According to above predicted results for group stage matches here are the match-ups and predictions for the knockout stage.

### Round of 16

In [130]:
predict_result(pred_model, 'Uruguay','Portugal','2018-06-30')
predict_result(pred_model, 'France','Croatia','2018-06-30')
predict_result(pred_model, 'Brazil','Mexico','2018-07-02')
predict_result(pred_model, 'Belgium','Poland','2018-07-02')
predict_result(pred_model, 'Spain','Russia','2018-07-01')
predict_result(pred_model, 'Argentina','Denmark','2018-07-01')
predict_result(pred_model, 'Germany','Switzerland','2018-07-03')
predict_result(pred_model, 'Colombia','England','2018-07-03')

Uruguay vs Portugal result: Portugal wins
France vs Croatia result: France wins
Brazil vs Mexico result: Brazil wins
Belgium vs Poland result: Belgium wins
Spain vs Russia result: Spain wins
Argentina vs Denmark result: Argentina wins
Germany vs Switzerland result: Germany wins
Colombia vs England result: England wins


### Quarterfinals

In [131]:
predict_result(pred_model, 'Portugal','France','2018-07-06')
predict_result(pred_model, 'Brazil','Belgium','2018-07-06')
predict_result(pred_model, 'Spain','Argentina','2018-07-07')
predict_result(pred_model, 'Germany','England','2018-07-07')
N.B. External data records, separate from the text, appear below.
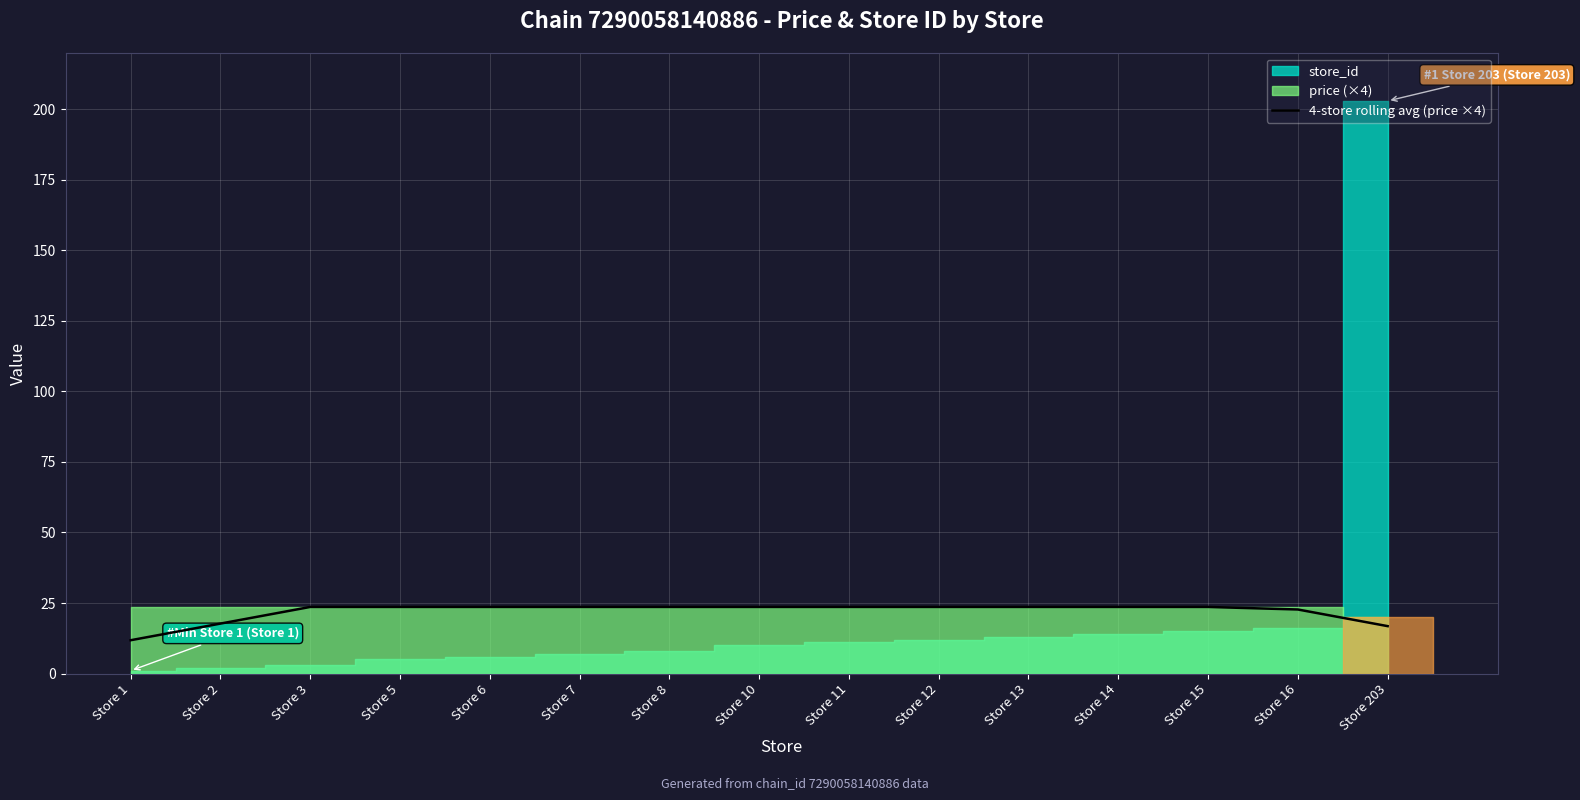

Approximately how many times larger is the value at Store 13 compared to Store 3?

1.0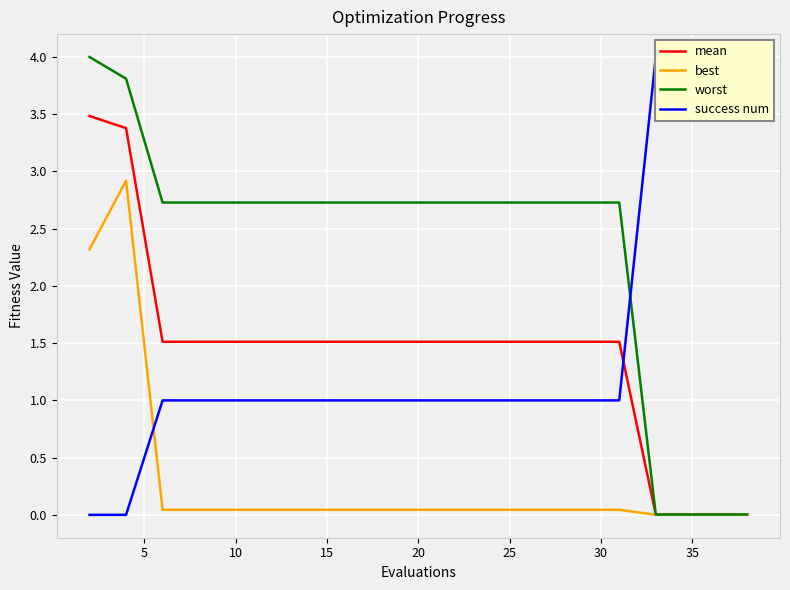

After their last crossing, which series has the higher values: success num or mean?

success num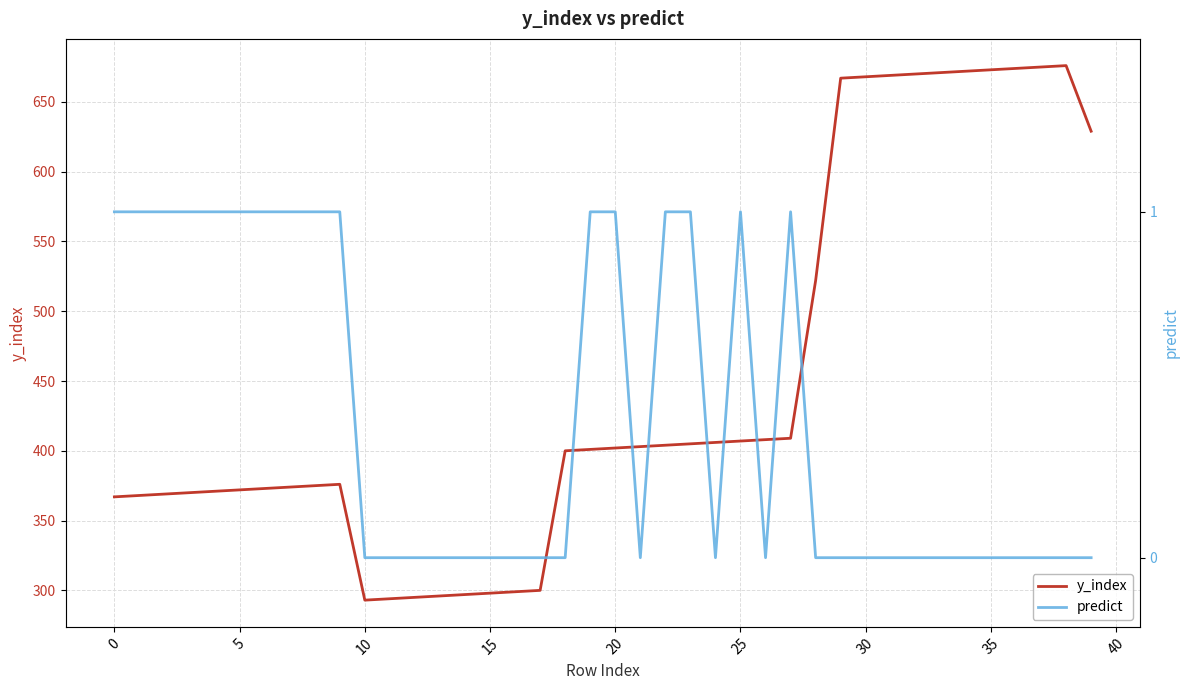

What is the value of the predict point at the 5th from the left?

1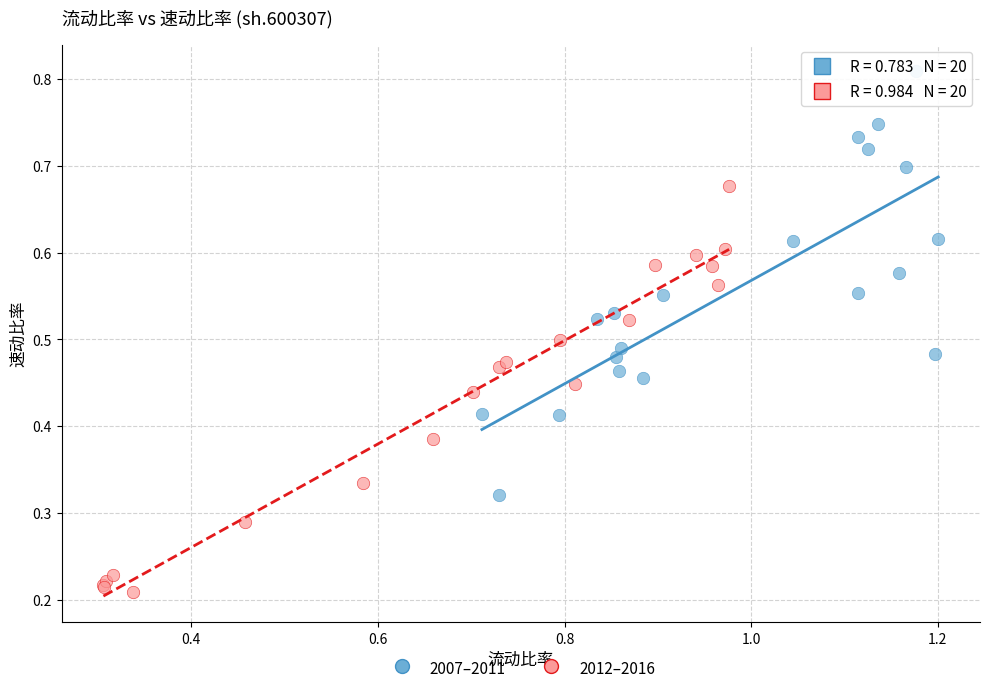

Which series reaches the minimum Y coordinate?

2012–2016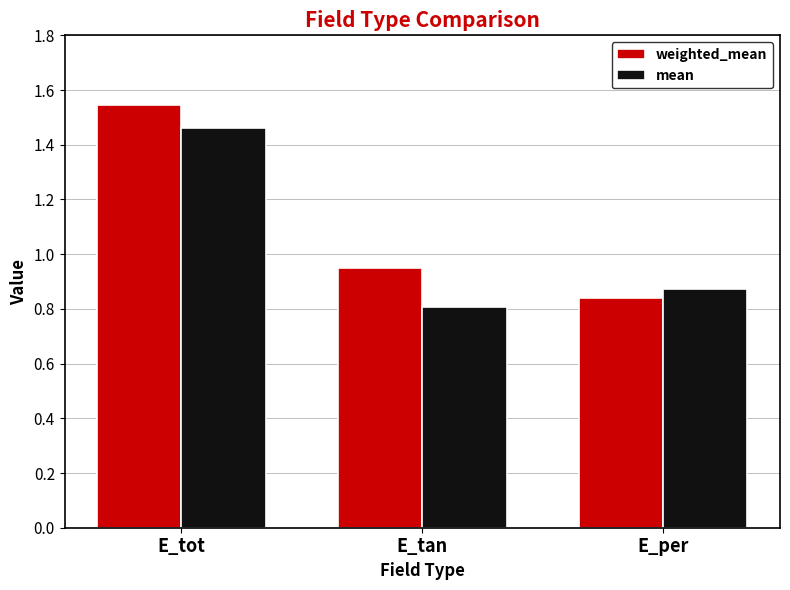

What is the difference between the maximum and second lowest values in the weighted_mean series?

0.6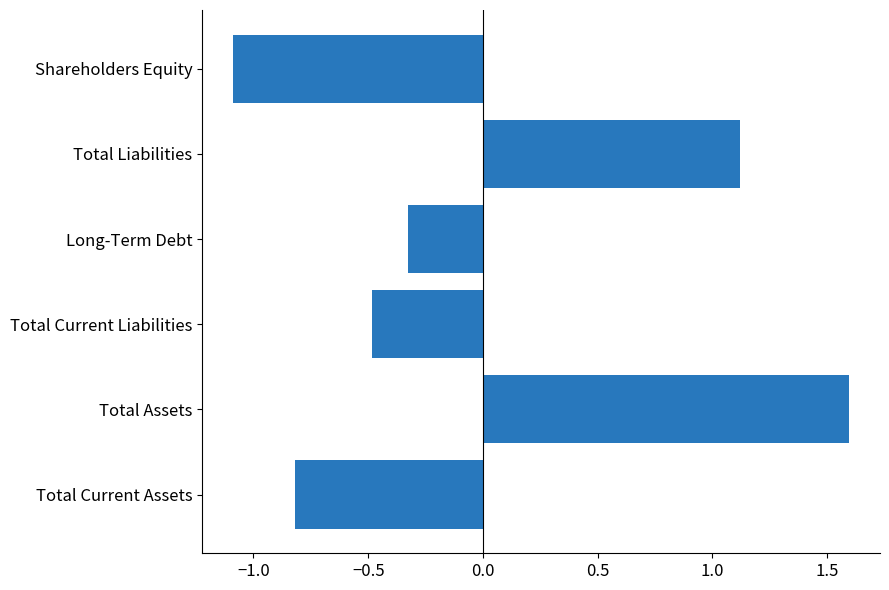

What is the difference between the maximum and minimum values?

2.7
Portugal vs France result: France wins
Brazil vs Belgium result: Brazil wins
Spain vs Argentina result: Spain wins
Germany vs England result: Germany wins


### Semifinals

In [132]:
predict_result(pred_model, 'France','Brazil','2018-07-10')
predict_result(pred_model, 'Spain','Germany','2018-07-11')

France vs Brazil result: France wins
Spain vs Germany result: Spain wins


### Finals

In [133]:
predict_result(pred_model, 'France','Spain','2018-07-15')

France vs Spain result: Spain wins